### Your objective:
Give the lines below again exactly, starting with the line that holds "ring pip: (168, 209)" and going on through the line that holds "middle pip: (321, 193)".

### Exercise data:
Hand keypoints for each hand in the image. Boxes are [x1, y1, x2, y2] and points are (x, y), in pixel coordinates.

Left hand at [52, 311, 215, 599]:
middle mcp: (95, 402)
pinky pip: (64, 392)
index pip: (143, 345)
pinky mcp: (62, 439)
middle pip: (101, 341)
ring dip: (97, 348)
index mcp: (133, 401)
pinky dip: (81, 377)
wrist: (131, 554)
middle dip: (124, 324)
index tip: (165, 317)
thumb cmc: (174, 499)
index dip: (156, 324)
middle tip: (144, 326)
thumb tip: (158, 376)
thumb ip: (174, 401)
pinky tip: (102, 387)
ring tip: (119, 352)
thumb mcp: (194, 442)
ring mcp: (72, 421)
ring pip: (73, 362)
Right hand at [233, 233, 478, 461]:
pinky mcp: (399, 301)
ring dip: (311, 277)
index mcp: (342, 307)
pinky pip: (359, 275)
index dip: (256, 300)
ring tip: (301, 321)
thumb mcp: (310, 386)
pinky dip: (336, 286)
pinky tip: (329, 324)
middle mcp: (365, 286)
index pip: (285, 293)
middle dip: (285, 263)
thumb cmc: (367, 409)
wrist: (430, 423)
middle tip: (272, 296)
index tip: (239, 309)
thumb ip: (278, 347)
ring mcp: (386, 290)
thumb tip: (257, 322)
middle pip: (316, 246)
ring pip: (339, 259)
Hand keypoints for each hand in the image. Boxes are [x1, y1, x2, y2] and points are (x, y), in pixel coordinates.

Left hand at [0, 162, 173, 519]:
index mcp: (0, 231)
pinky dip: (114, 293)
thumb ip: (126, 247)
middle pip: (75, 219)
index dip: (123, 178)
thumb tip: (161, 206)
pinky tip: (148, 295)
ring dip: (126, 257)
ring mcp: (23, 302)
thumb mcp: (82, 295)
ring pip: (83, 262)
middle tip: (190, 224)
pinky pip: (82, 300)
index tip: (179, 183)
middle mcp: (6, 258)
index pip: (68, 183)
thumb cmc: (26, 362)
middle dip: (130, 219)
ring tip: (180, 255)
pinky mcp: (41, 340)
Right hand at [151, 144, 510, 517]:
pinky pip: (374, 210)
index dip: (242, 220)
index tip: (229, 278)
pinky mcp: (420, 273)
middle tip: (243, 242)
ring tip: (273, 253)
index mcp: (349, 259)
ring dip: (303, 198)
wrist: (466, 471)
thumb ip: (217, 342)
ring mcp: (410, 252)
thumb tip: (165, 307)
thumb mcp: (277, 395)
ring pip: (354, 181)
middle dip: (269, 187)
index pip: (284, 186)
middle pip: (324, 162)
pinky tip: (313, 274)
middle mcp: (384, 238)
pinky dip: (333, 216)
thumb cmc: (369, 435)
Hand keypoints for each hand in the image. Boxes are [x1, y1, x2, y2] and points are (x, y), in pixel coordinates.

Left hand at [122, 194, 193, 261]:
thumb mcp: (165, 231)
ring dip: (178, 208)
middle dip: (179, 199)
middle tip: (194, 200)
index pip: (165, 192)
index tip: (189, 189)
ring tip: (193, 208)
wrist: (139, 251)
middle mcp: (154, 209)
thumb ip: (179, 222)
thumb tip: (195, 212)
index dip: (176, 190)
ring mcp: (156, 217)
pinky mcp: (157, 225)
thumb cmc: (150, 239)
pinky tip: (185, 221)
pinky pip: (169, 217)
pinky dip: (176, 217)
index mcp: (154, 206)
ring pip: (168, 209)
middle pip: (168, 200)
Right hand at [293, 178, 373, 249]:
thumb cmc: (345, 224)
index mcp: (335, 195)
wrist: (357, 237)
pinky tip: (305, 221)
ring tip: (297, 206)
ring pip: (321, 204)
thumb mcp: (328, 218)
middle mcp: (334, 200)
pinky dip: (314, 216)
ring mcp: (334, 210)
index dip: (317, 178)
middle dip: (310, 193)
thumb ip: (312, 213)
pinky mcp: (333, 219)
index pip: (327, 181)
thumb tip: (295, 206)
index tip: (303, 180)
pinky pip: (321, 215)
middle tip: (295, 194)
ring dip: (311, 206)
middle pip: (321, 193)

---

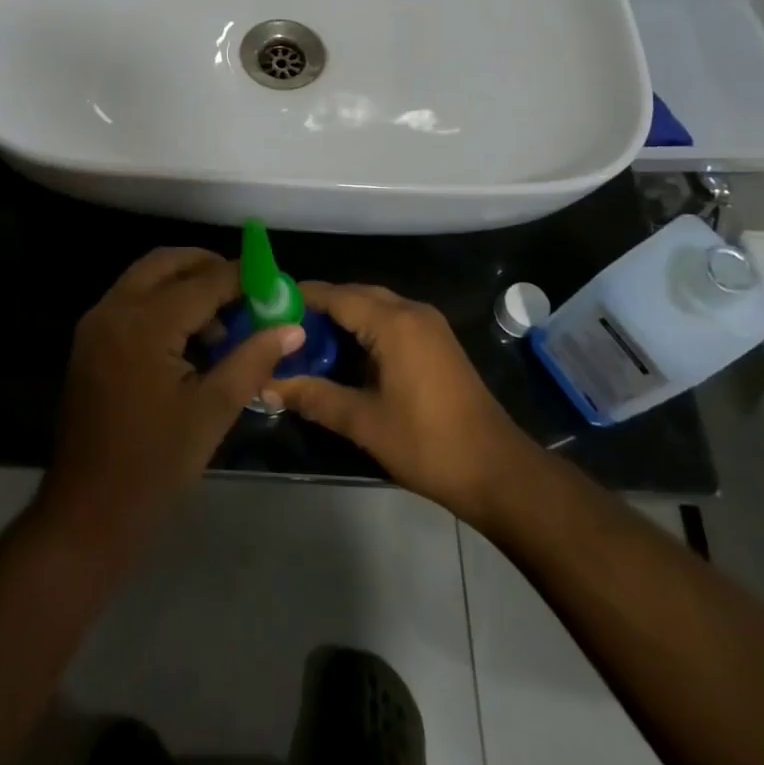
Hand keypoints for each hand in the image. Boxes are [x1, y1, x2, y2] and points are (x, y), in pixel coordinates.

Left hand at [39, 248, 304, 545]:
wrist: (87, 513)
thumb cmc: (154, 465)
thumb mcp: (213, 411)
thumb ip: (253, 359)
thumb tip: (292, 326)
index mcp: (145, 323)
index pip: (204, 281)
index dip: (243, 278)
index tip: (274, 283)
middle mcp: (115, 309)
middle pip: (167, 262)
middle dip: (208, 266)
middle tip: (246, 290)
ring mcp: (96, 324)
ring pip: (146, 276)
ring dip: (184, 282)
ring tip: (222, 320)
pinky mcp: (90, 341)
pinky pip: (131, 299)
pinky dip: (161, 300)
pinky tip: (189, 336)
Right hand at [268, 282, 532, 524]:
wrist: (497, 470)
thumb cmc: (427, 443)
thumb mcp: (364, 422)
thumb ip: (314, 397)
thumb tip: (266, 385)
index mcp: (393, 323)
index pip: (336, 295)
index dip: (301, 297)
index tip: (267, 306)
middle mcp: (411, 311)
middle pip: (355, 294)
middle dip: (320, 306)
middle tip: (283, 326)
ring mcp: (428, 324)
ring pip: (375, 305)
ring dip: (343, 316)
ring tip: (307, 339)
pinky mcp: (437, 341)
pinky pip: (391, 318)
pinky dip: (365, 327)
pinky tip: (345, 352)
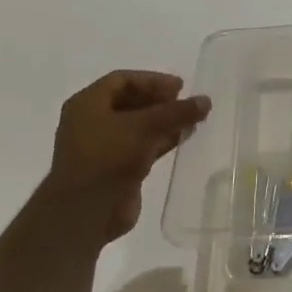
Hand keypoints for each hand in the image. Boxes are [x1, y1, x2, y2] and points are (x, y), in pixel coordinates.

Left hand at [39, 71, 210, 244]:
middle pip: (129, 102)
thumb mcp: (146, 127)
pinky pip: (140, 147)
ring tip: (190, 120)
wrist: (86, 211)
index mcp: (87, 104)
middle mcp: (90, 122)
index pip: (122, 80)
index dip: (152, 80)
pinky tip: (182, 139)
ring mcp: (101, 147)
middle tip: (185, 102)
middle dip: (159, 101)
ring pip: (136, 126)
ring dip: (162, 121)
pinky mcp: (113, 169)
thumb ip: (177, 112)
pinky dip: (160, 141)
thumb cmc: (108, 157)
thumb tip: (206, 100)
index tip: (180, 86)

==

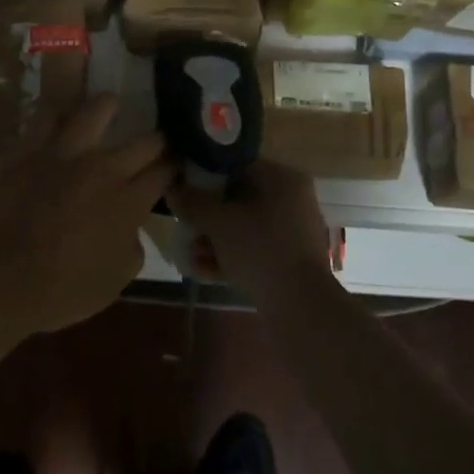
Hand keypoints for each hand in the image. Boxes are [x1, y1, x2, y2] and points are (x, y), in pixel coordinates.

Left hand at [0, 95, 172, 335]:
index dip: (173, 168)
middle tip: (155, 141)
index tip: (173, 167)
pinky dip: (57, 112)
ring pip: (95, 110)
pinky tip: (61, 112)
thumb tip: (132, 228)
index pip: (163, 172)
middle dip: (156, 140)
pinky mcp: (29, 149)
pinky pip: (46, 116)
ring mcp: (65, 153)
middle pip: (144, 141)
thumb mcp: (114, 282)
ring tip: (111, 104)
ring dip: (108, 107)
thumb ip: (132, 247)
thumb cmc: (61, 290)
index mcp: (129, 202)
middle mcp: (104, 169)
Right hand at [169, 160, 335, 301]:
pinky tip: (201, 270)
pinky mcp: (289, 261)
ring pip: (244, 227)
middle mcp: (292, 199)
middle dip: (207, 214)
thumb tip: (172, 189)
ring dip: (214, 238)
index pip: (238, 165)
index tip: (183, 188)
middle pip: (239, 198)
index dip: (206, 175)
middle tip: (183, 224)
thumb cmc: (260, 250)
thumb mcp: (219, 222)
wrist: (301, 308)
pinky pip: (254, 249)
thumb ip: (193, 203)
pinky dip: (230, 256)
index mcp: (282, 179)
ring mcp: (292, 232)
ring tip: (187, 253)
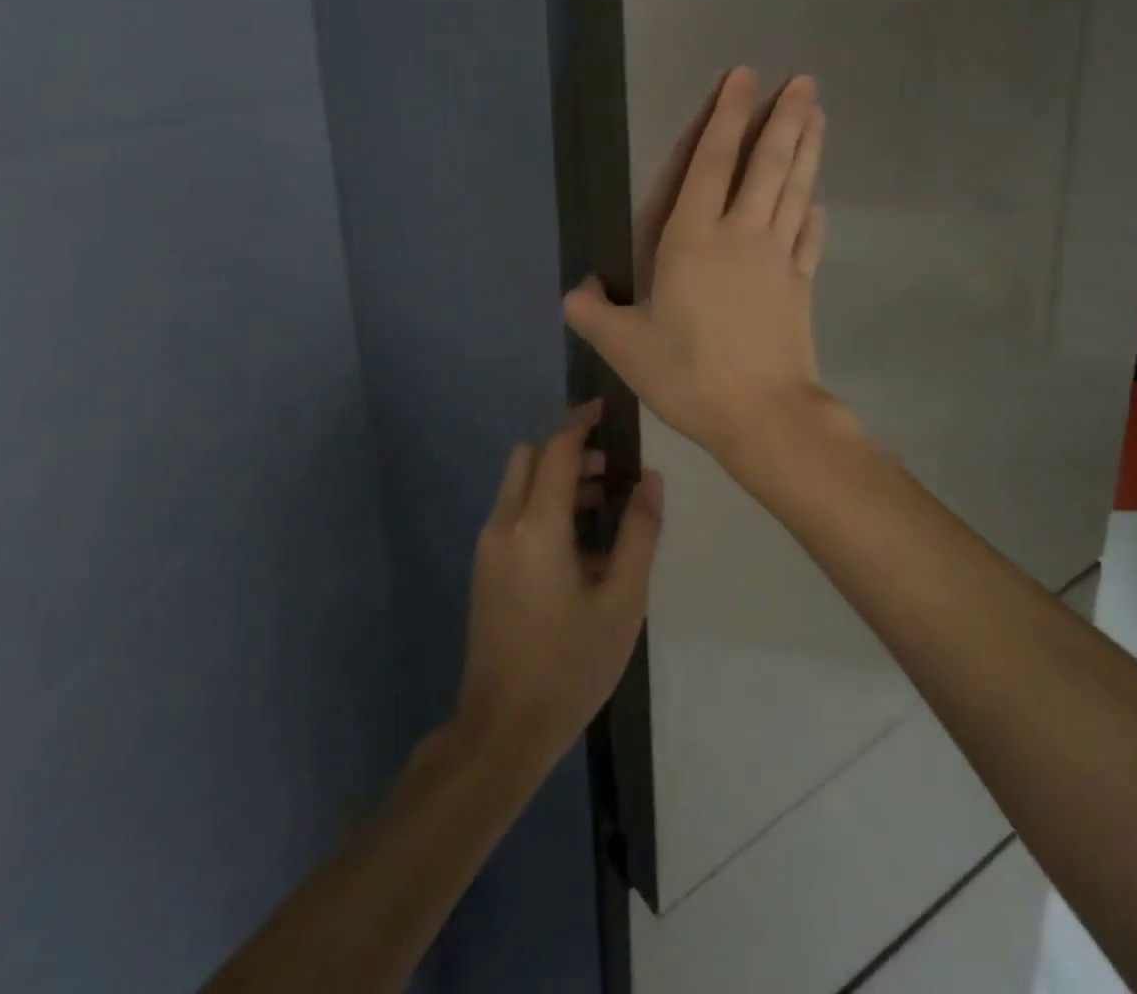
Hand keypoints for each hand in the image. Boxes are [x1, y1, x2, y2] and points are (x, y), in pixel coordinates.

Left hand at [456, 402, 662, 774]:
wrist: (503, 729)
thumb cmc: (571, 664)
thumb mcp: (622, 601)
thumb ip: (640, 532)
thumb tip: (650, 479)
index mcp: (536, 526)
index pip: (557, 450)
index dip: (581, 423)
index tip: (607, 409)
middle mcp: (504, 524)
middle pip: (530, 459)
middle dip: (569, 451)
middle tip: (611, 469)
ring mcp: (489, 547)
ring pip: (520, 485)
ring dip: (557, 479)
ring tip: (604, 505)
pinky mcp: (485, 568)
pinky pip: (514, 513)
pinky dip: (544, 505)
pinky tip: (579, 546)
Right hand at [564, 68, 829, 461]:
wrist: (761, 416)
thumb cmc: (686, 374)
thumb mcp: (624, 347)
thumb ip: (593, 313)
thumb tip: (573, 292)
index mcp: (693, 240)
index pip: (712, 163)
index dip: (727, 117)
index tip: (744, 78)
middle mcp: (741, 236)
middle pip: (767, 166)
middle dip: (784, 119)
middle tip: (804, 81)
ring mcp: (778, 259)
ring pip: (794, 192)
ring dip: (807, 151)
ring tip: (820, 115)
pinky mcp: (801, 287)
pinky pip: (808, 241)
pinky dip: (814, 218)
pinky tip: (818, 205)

### Reply to the exercise:
ring pip: (168, 209)
middle pip: (168, 200)
Right hand at [293, 178, 373, 249]:
thumb cmc: (345, 224)
index mcp: (335, 195)
wrist: (357, 237)
pinky tip: (305, 221)
ring tip: (297, 206)
ring pip: (321, 204)
thumb mcp: (328, 218)
middle mcp: (334, 200)
pinky dip: (314, 216)
ring mcp: (334, 210)
index dip: (317, 178)
middle dip: (310, 193)
thumb ip: (312, 213)
pinky mcp: (333, 219)
index pip: (327, 181)
thumb tip: (295, 206)
index tip: (303, 180)
pinky pip: (321, 215)
middle tip: (295, 194)
ring dip: (311, 206)
middle pip: (321, 193)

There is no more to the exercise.